- RECORDS FOR THIS TASK

══════

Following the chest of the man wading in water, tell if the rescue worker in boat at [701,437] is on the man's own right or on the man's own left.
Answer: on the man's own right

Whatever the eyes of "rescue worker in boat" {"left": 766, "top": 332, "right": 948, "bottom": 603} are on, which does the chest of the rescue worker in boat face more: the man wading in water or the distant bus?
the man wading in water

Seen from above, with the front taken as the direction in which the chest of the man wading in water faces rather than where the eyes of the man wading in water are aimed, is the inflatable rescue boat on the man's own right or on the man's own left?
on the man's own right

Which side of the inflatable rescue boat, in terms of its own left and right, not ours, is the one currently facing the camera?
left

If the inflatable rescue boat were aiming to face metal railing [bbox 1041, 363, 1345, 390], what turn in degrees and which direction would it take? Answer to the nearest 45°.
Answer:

══════

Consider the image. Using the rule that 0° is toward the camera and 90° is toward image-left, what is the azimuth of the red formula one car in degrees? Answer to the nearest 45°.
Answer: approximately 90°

══════

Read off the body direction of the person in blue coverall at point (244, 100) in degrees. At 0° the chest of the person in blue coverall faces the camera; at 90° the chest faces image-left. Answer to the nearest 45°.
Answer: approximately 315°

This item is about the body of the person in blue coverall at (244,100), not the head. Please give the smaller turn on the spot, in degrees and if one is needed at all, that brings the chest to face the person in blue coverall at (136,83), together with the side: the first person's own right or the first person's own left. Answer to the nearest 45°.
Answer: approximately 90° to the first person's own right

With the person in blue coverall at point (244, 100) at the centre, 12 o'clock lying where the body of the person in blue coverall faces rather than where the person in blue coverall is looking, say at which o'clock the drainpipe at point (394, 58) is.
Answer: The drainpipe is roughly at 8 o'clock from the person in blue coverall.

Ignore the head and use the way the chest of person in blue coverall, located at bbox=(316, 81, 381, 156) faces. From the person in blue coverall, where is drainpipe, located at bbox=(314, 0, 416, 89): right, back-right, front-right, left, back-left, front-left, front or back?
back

══════

- TASK GOAL
Update everything from the line containing "With the person" down to the line containing "Answer: The drainpipe" by replacing "centre" with "center" and leaving all else unchanged. Give only those lines.

- TASK OUTPUT
With the person in blue coverall at point (244, 100) at the center, 12 o'clock lying where the body of the person in blue coverall faces rather than where the person in blue coverall is looking, say at which o'clock the drainpipe at point (394, 58) is.
Answer: The drainpipe is roughly at 8 o'clock from the person in blue coverall.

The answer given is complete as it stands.